**BRANO DA LEGGERE:**
Questa serrata progressione di pensiero testimonia la straordinaria modernità di Cattaneo come pensatore economico. Egli sostiene le sue conclusioni con una ricca serie di esempi storici e geografici che testimoniano le forti radici e la straordinaria modernità del suo pensiero. E noi potremmo arricchire i suoi esempi con molti altri tratti dal nostro tempo. Pensiamo al Venezuela che riceve dalla natura il dono di una grande ricchezza petrolifera che sperpera nel modo che abbiamo sotto gli occhi, infliggendo al suo popolo miserie e sofferenze inaudite. Pensiamo all’Italia che all’inizio degli anni ‘60 grazie all’Olivetti, ad alcuni centri della marina militare, all’Università di Pisa e al Politecnico di Milano, è all’avanguardia nell’elettronica, con Ippolito è all’avanguardia nel nucleare, con Mattei sta conquistando una relativa autonomia nella politica energetica dall’oppressivo monopolio delle sette sorelle petrolifere e nel giro di pochi anni perde tutto e viene implacabilmente relegata in Cat. B, dalla quale, pur tra alti e bassi, non si è più realmente ripresa: chiuso il circolo delle idee resta chiuso il circolo delle ricchezze.

Ma forse l’esempio più convincente della correttezza del pensiero di Cattaneo resta quella della Scozia del ‘700. Arthur Herman, l’autore di “How the Scots invented the Modern World (New York, Three Rivers Press 2011) scrive: “Nel Settecento la Scozia era la più povera nazione indipendente d’Europa. Eppure questo paese culturalmente arretrato riuscì a diventare la ruota motrice del progresso europeo”. Nessuno all’inizio del settecento poteva minimamente prevedere che la Scozia del ‘700 avrebbe dato i natali ad Adam Smith (fondatore della teoria economica moderna), a Adam Ferguson (fondatore della sociologia) e James Hutton (fondatore della geologia), a scrittori vigorosi come Walter Scott, a filosofi come David Hume, a fisici come James Maxwell, a inventori come Graham Bell (insieme a Meucci, inventore del telefono) e James Watt (inventore della macchina a vapore) a Matthew Boulton (un imprenditore che con una serie di innovazioni rese più efficiente e diffondibile la macchina di Watt), a James Young (inventore del metodo di raffinazione del petrolio) e altri.

L’unica cosa certa per gli storici che hanno studialo lo straordinario fenomeno è che una grande influenza fu esercitata sulla Scozia da un importante sacerdote-politico che, sostenendo che tutti i cittadini dovevano poter leggere la Bibbia, riuscì ad imporre un intenso programma di alfabetizzazione che portò la Scozia a raggiungere a metà del ‘700 un livello di alfabetizzazione diffusa enormemente superiore a quella dell’Inghilterra.

**COMPITO BREVE:**
Porta avanti il brano su Cattaneo e sull'esempio della Scozia del Settecento, riprendendo subito dopo la sua ultima frase.

**RECORD FORNITI:**
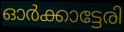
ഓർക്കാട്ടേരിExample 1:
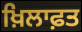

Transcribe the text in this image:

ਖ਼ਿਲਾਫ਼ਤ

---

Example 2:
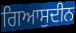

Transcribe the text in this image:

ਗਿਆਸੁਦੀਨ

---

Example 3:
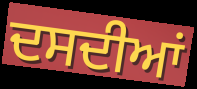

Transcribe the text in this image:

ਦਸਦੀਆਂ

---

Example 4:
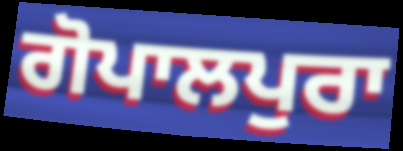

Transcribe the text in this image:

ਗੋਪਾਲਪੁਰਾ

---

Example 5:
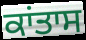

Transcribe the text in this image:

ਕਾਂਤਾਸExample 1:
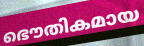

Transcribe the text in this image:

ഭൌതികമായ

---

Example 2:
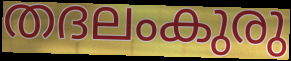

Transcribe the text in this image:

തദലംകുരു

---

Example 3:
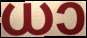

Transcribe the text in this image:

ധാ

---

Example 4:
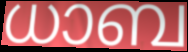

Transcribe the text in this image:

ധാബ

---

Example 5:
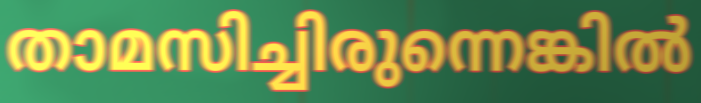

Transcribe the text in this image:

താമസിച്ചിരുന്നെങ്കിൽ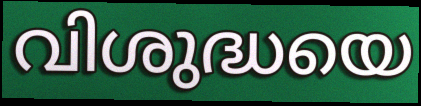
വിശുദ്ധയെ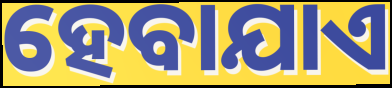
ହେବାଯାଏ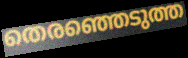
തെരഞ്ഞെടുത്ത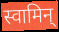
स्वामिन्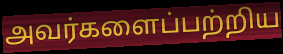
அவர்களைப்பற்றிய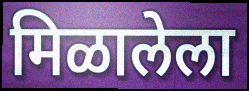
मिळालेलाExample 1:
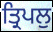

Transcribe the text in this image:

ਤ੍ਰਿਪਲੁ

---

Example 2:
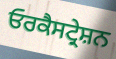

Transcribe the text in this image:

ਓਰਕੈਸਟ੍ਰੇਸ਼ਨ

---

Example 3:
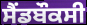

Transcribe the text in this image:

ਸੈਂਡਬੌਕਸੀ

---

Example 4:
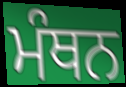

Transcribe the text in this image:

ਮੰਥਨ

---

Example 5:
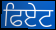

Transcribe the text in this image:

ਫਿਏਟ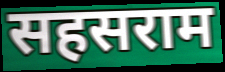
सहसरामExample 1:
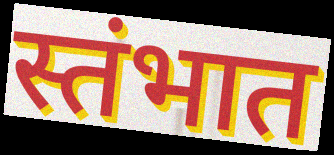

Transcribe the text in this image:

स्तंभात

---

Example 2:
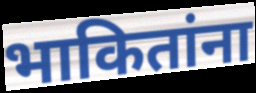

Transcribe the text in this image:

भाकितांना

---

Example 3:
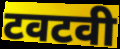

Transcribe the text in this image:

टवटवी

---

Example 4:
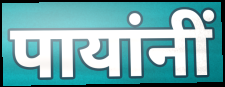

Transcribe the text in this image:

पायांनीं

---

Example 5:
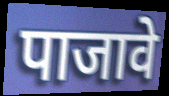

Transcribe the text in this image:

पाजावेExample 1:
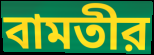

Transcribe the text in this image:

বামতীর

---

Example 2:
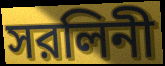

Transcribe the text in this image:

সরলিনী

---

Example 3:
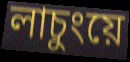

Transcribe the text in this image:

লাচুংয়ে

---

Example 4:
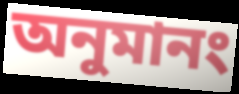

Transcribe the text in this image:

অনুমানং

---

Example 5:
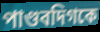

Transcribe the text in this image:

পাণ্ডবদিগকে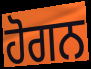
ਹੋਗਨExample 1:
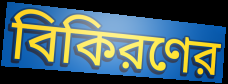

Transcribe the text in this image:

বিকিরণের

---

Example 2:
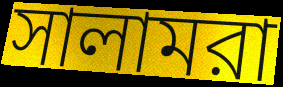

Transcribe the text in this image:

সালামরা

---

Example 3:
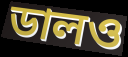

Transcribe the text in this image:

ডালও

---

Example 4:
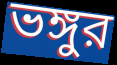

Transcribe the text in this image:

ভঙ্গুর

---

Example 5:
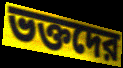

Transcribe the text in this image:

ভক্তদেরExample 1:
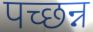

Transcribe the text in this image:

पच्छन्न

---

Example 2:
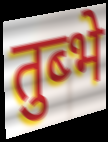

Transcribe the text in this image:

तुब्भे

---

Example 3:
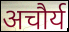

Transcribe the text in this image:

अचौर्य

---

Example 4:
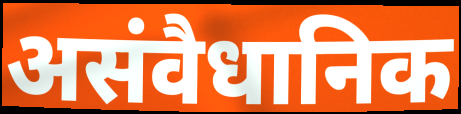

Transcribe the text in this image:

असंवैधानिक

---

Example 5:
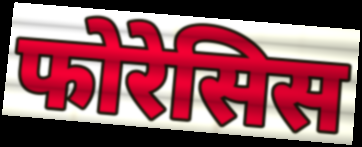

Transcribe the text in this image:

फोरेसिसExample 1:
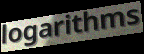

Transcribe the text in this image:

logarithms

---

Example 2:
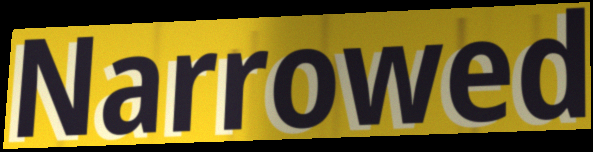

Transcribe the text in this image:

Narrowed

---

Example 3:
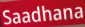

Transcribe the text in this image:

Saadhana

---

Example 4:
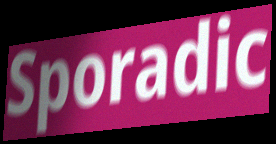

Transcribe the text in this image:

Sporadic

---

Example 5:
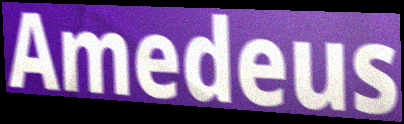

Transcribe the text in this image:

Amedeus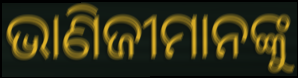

**IL RISULTATO:**
Mi sono soffermato su questa straordinaria vicenda per sottolineare due fatti. Il primo è la difficoltà di fare previsioni a lungo termine in materia economico-sociale perché c’è sempre, fortunatamente, un cigno nero o bianco che sia che, nel male o nel bene, spariglia le carte e rende la vita delle persone e dei popoli imprevedibile. Non per niente Goethe per indicare il flusso della storia parla “dell’arcano laboratorio di Dio”. Il secondo è l’importanza dell’istruzione e dell’intelligenza come fattori primi dello sviluppo, importanza che non è certo una scoperta del nostro tempo. Tutta la scuola italiana del pensiero dello sviluppo e dell’economia civile (dall’illuminismo napoletano a quello lombardo) è pervasa da questo tema sino al vertice rappresentato, a mio giudizio, dal saggio di Carlo Cattaneo sul quale stiamo riflettendo, che è uno dei saggi più potenti mai scritti sulle rare radici dello sviluppo.

E ciò mi porta alla seconda riflessione che voglio fare. C’è chi pensa che lo sviluppo economico inizi solo con l’industrializzazione. E allora Firenze, Siena, Venezia, Genova, i grandi commerci, i grandi imprenditori come il pratese Francesco Datini che, fattosi dal nulla, lasciò ad un istituto di beneficenza un’eredità di 600.000 fiorini d’oro pari a Kg. 247 di oro fino a 18 carati e gli esemplari istituti di assistenza sociale come lo Spedale degli Innocenti di Firenze progettato dal Brunelleschi e finanziato sempre dal Datini, tutto questo e tanto altro da dove viene, cosa rappresenta? Naturalmente gli storici veri la pensano in modo diverso, come Braudel, che di Genova scrisse: “se mai esiste una città diabolicamente capitalista prima dell’età capitalista europea e mondiale è proprio Genova, opulenta e sordida nello stesso tempo” e ricorda che le galere genovesi istituirono un servizio regolare di linea tra Genova e Bruges nel 1295 e ci parla dei grandi scambi tra Genova e Istanbul, la New York del XVI secolo, con 700.000 abitanti (contro i 300.000 di Parigi, i 200.000 di Napoli, i 100.000 di Londra).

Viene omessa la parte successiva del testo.